In looking for examples of visual methods in action I came across this study by Temelová and Novák in the online journal Visual Studies. Here the authors reflect on their experiences of undertaking a ‘micro-scale’ investigation of neighbourhood life in a regeneration area of central Prague. Focusing on ‘structured observation’ methods and a variety of visual recording and reporting techniques (including photography, mapping and spatial diagrams) this study might potentially offer a useful test model for examining daily-life/everyday interactions between people and public art in NewcastleGateshead, or at least some starting points for considering how such work might be carried out.

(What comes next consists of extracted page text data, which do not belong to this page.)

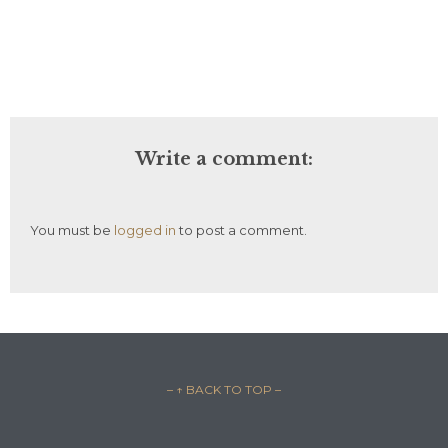
Write a comment:
You must be
logged in
to post a comment.
– ↑ BACK TO TOP –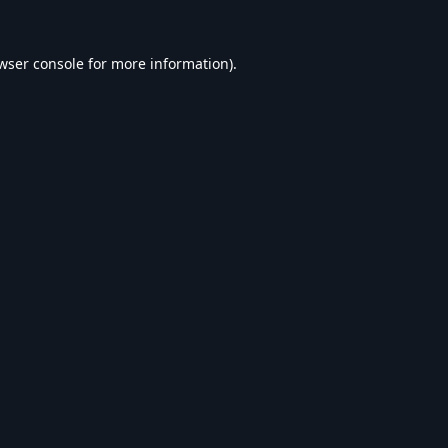
wser console
for more information).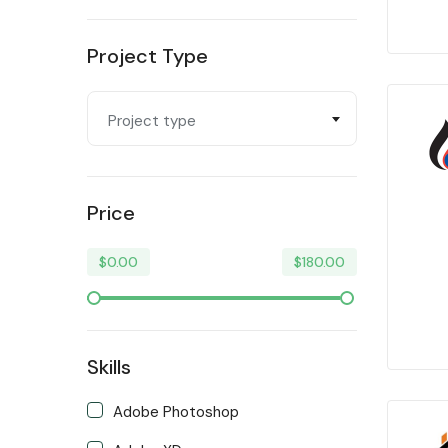
Programming & Tech
Project Type
Trending
Video & Animation
Project type
Writing & Translation
Price
$
0.00
$
180.00
Skills
Adobe Photoshop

In their study Temelová and Novák bring together a number of interesting threads or ideas in the consideration of public space, which may help me to think about the context in which public art works are encountered:
- (Marinotti, 2005) categorisation of city users e.g. as inhabitants, commuters, service users, business people
- (Gehl, 1989) streetscapes as a stage or ‘scene of action’ for necessary activity (e.g. shopping, waiting for a bus, walking to work), optional activity (e.g. strolling, looking, resting), or social activity (e.g. play, conversation)

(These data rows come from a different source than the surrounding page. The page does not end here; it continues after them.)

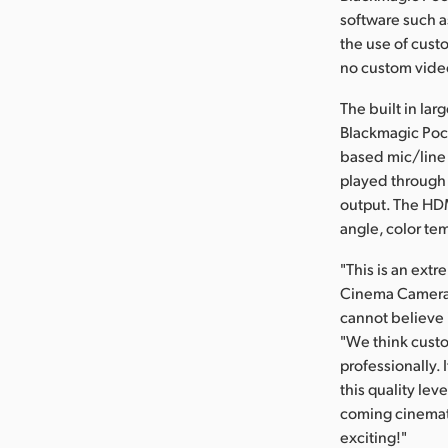
software such a
the use of cust
no custom video
The built in la
Blackmagic Pock
based mic/line 
played through 
output. The HDM
angle, color tem
"This is an ext
Cinema Camera w
cannot believe i
"We think custo
professionally. 
this quality lev
coming cinemato
exciting!"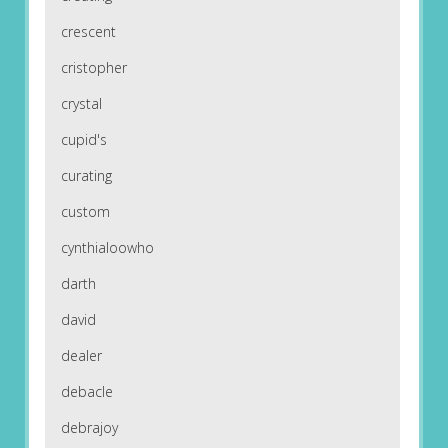
crescent
cristopher
crystal
cupid's
curating
custom
cynthialoowho
darth
david
dealer
debacle
debrajoy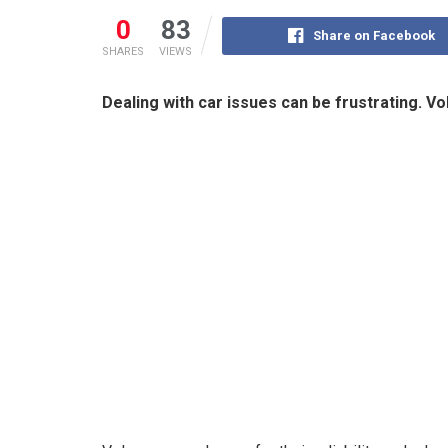
0
83
Share on Facebook
SHARES
VIEWS
Dealing with car issues can be frustrating. V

- (Lefevbre, 2004) daily rhythms of public space, including people, traffic, commercial activity, sounds and smells.
The article goes into quite a high level of detail about the researcher’s observational techniques, which involved the setting up of three ‘observation stands’ which were visited by the research team three times a day for one hour each, at fixed times morning, lunchtime and early evening, on weekdays only from July-September 2008.

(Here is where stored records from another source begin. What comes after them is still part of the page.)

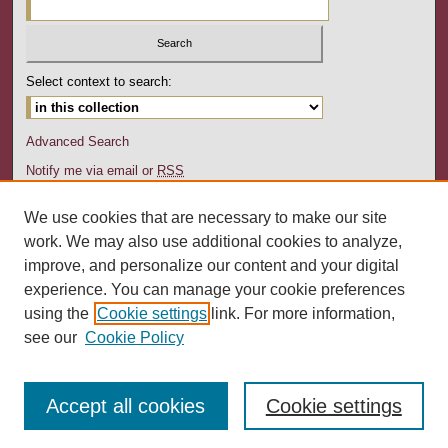
Select context to search:
Advanced Search
Notify me via email or
RSS
Author Corner
We use cookies that are necessary to make our site
Author FAQ
work. We may also use additional cookies to analyze,
Submit Your Work
improve, and personalize our content and your digital
experience. You can manage your cookie preferences
Links
using the
Cookie settings
link. For more information,
Department of English, Kutztown University
see our
Cookie Policy
Accept all cookies
Cookie settings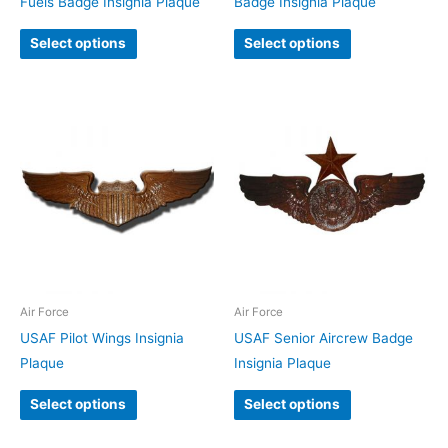
Fuels Badge Insignia Plaque
Badge Insignia Plaque
Select options
Select options
Air Force
Air Force
USAF Pilot Wings Insignia
USAF Senior Aircrew Badge
Plaque
Insignia Plaque
Select options
Select options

The scene was then observed four times (4×10 min slots) during each hour. Researchers used forms to record or ‘code’ people and their activity within specifically defined physical areas within the space. People were recorded in three main categories based solely on what could be ascertained from their physical or outward appearance: socio-economic (e.g. managers, workers, homeless people); ethnic group (e.g. gypsies); demographic (e.g. the elderly, teenagers, or parents with small children); or as ‘other’ e.g. tourists. Activity was recorded under two main categories: ‘passing through’ or ‘spending time’.